▶ Brief 1
Please retype everything in the clustering passage from "Data handling. NT" down to "such as Ethernet.".
▶ Brief 2
Which server platforms does the clustering passage say Octopus will work with?
▶ Brief 3
In the clustering passage, what hardware flexibility rating does Wolfpack receive?

▶ Passage provided
Data handling. NT clusters use one of three data-handling methods: mirroring, switching, and redundancy. In mirroring, one node replicates another node's data. Octopus, NSI, and Vinca rely on this technique. With switching, each node has its own disk source, which may be RAID or just a bunch of disk (JBOD). Both nodes share a SCSI bus, which lets them take over the failing node's disk. Finally, with redundancy, the clustering solution writes data to both nodes simultaneously.

Hardware interconnect. The hardware interconnect is the required physical link between the nodes in the cluster. Several solutions require proprietary connection devices. Other solutions use any type of TCP/IP-supported connection, such as Ethernet.

Hardware flexibility. The hardware flexibility column in Table 1 rates available choices for nodes. For example, Stratus' solution works on only Stratus hardware and is therefore rated poor in the flexibility column. Wolfpack requires manufacturers to list complete configurations--not components--on the WHCL, and therefore, receives a rating of fair. Octopus will work with any NT-based servers (Intel, Alpha, MIPS, PowerPC), and therefore, is rated excellent. Vinca will work with any two NT-based servers (Intel only) and therefore, is rated good.

Scenarios
A variety of clustering solutions can solve availability problems in an NT environment. The purpose of the following scenarios is to show how you can apply clustering solutions to solve specific problems.

SITUATION 1
Expanding Your File and Print Server
Problem: Your company has a single-processor Pentium-based NT Server that you use for file and print, and it is running out of steam. Your applications include a heavily used multi-user Access97 database and Office97. You have to reduce downtime, especially with the Access97 database, which has become critical.

▶ Recorded data
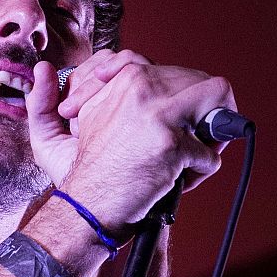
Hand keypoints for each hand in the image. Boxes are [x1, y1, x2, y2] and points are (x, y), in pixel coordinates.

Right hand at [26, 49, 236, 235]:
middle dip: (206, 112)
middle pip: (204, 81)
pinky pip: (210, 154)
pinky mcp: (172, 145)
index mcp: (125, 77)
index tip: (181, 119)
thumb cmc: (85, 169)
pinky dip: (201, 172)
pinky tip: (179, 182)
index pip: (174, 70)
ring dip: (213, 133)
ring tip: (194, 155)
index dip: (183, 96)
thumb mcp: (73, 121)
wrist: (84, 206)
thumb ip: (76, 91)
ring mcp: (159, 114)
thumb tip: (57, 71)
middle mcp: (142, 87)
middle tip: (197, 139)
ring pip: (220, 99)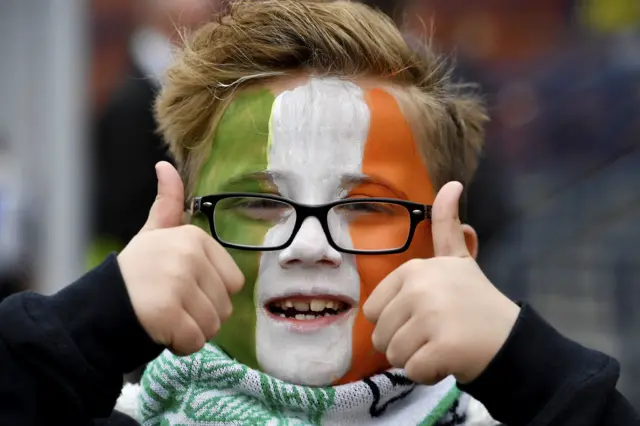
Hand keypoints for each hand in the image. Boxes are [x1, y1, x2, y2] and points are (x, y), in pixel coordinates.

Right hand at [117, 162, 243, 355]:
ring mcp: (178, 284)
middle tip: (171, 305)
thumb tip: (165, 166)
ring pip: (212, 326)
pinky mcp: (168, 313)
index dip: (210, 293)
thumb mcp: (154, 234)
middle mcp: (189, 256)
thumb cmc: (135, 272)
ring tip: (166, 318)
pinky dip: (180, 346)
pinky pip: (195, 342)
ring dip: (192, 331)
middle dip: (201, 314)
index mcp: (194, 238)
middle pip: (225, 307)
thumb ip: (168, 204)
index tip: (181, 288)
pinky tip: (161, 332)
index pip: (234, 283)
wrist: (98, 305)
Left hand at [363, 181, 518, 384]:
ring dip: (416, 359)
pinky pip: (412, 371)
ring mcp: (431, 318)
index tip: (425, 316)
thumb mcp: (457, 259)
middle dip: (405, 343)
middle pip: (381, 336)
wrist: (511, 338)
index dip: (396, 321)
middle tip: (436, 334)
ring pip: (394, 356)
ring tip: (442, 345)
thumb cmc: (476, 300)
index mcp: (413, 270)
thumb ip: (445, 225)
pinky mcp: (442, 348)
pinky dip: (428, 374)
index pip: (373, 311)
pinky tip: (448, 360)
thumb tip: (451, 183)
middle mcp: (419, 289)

---

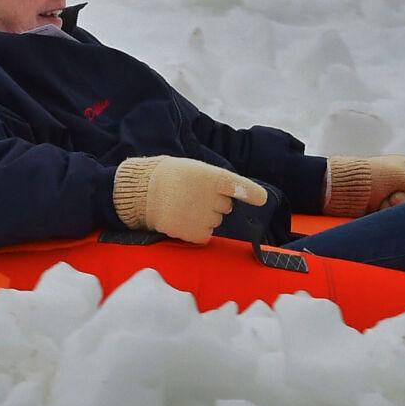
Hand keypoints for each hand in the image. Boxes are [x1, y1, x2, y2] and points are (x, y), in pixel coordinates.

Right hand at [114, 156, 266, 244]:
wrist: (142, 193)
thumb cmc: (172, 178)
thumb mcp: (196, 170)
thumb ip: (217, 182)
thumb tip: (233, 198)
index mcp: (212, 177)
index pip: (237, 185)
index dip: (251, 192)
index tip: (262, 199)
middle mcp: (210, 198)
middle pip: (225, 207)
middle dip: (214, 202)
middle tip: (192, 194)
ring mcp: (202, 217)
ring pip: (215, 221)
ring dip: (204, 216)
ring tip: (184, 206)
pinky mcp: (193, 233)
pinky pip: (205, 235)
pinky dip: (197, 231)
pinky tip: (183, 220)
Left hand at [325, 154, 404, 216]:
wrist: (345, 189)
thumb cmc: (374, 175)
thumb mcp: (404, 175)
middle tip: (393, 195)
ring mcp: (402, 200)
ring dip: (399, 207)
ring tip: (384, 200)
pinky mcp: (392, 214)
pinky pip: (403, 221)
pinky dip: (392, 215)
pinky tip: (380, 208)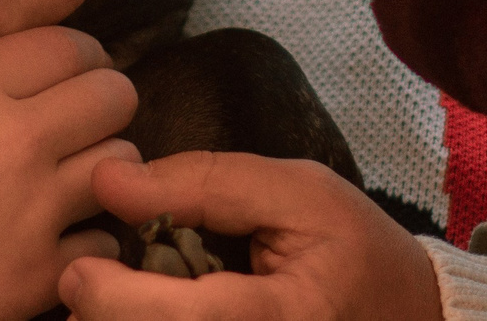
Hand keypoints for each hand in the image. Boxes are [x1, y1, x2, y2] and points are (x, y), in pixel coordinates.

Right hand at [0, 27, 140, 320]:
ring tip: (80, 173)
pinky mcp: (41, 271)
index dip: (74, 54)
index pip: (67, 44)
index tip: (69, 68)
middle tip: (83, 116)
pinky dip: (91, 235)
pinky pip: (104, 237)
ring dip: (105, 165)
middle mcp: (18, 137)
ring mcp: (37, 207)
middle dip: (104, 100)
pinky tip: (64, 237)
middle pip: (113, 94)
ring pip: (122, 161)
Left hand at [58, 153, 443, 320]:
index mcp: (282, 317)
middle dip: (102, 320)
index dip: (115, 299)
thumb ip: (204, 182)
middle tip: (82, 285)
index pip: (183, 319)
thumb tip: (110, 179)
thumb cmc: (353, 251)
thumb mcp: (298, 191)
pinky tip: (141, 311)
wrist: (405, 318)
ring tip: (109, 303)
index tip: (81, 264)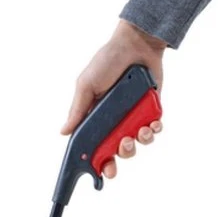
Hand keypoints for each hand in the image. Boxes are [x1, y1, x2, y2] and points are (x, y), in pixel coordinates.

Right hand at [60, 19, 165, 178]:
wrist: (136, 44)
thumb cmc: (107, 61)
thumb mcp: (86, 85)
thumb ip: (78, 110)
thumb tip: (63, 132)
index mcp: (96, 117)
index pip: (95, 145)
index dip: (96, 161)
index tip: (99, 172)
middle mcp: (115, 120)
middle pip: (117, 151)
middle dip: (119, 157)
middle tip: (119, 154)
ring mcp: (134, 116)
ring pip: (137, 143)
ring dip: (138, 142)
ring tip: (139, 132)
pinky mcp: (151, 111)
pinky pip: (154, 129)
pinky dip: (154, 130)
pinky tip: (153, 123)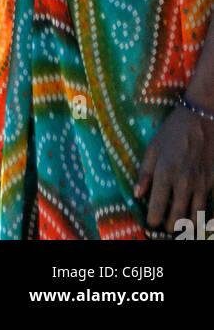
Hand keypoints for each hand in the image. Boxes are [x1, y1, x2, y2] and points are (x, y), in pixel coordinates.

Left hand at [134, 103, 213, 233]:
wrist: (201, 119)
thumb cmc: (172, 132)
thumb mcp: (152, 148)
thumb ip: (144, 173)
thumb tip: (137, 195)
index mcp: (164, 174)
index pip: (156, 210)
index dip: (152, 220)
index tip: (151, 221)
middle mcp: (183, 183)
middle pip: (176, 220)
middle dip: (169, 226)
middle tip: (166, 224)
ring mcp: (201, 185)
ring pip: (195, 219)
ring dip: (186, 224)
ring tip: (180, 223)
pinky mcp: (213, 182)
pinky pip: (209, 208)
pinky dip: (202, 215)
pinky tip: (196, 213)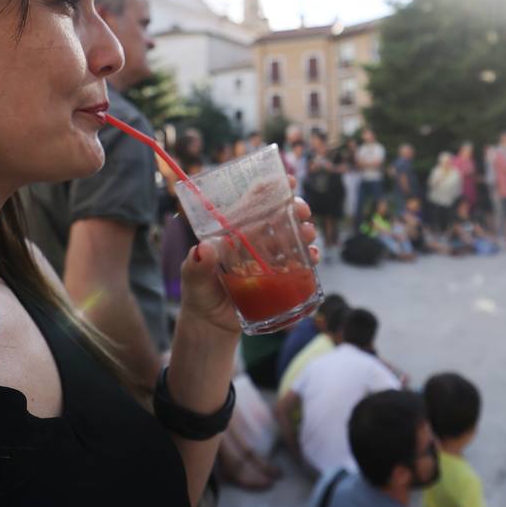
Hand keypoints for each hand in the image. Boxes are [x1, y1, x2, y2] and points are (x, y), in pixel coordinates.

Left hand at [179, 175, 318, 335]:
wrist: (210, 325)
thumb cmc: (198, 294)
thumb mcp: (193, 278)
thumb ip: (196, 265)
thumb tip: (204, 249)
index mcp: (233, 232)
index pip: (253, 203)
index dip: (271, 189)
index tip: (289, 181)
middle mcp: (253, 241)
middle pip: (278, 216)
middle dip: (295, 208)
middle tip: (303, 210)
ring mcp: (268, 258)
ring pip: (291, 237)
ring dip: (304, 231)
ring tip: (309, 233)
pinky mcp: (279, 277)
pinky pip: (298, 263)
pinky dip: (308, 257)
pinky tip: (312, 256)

...

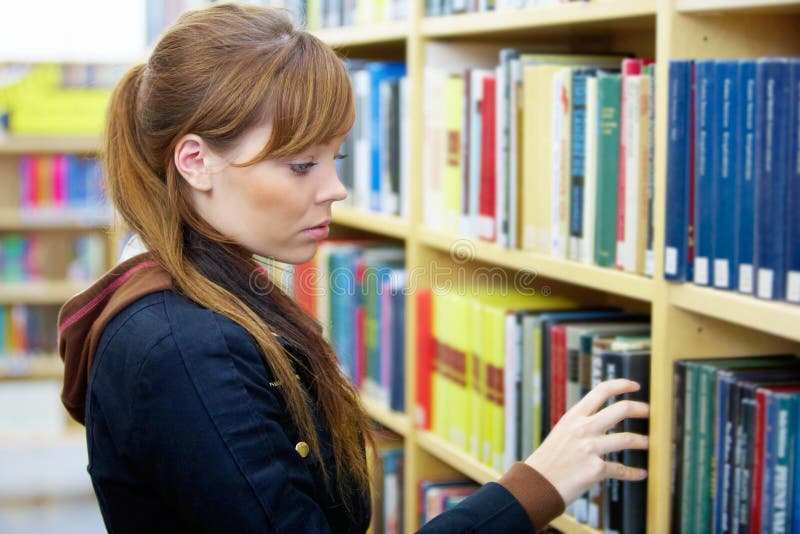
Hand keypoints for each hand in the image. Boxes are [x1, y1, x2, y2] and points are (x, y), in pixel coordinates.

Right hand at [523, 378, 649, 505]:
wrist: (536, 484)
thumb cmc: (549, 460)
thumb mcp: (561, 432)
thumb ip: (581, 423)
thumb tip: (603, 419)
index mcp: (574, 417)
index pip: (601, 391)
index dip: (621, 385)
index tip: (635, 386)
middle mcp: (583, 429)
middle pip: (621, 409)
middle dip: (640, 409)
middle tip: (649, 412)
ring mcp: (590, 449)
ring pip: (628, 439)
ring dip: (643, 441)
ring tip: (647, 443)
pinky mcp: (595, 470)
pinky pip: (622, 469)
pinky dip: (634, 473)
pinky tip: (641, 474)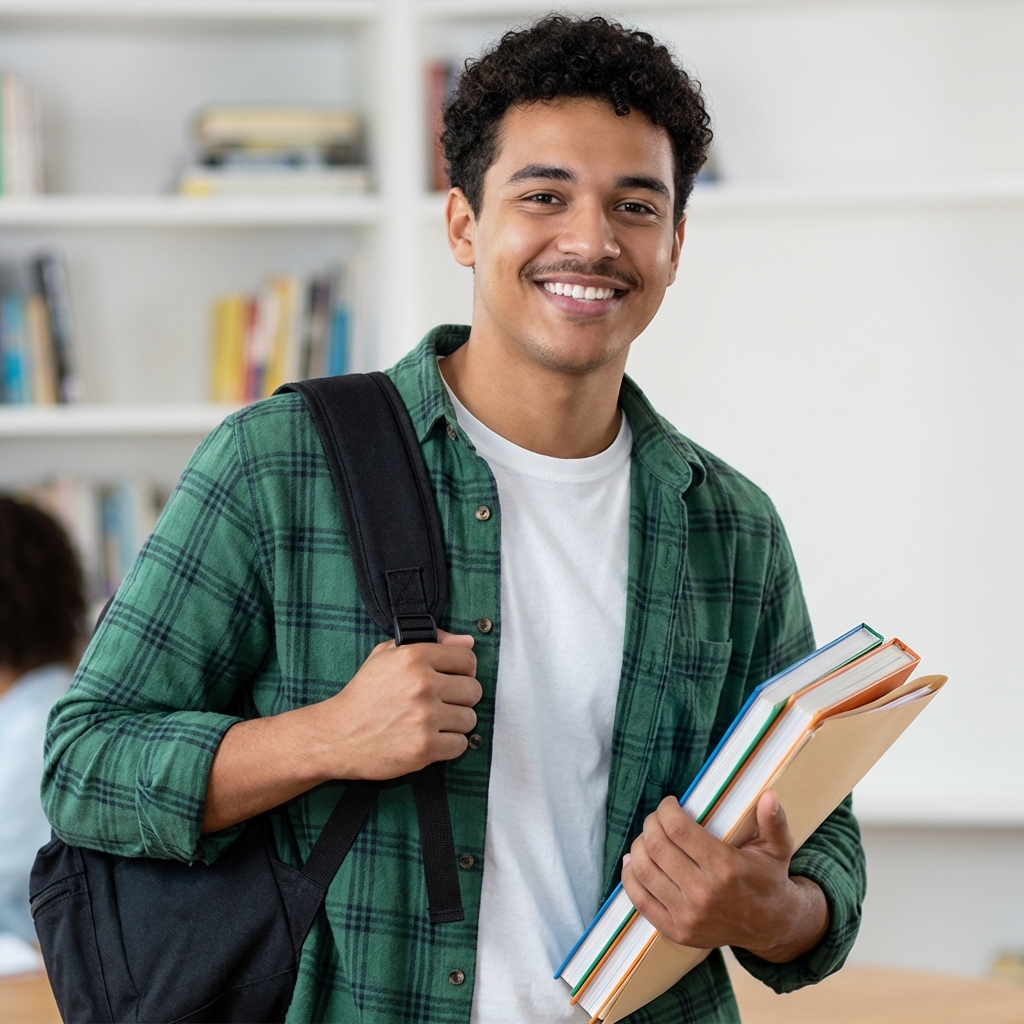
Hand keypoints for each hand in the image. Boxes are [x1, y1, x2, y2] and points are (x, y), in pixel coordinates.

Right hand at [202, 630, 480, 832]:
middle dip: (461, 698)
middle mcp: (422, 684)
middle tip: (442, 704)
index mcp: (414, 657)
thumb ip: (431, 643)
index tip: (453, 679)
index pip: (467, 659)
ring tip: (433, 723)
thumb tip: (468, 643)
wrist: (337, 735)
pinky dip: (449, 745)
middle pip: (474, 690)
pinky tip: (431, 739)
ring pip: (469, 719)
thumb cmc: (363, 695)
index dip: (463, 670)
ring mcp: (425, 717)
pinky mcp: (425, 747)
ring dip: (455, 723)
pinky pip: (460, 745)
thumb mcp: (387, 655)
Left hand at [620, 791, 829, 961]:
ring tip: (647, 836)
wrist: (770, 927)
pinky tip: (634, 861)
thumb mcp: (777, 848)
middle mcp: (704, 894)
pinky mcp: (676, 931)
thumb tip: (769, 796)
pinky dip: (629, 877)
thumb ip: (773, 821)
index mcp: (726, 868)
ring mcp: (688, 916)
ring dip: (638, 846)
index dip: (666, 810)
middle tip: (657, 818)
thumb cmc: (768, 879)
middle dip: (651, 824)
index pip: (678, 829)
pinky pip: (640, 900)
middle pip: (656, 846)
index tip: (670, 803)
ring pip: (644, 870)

▶ Task result 1
Data handling. NT clusters use one of three data-handling methods: mirroring, switching, and redundancy. In mirroring, one node replicates another node's data. Octopus, NSI, and Vinca rely on this technique. With switching, each node has its own disk source, which may be RAID or just a bunch of disk (JBOD). Both nodes share a SCSI bus, which lets them take over the failing node's disk. Finally, with redundancy, the clustering solution writes data to both nodes simultaneously.

Hardware interconnect. The hardware interconnect is the required physical link between the nodes in the cluster. Several solutions require proprietary connection devices. Other solutions use any type of TCP/IP-supported connection, such as Ethernet.

▶ Task result 2
Intel, Alpha, MIPS, PowerPC

▶ Task result 3
Fair.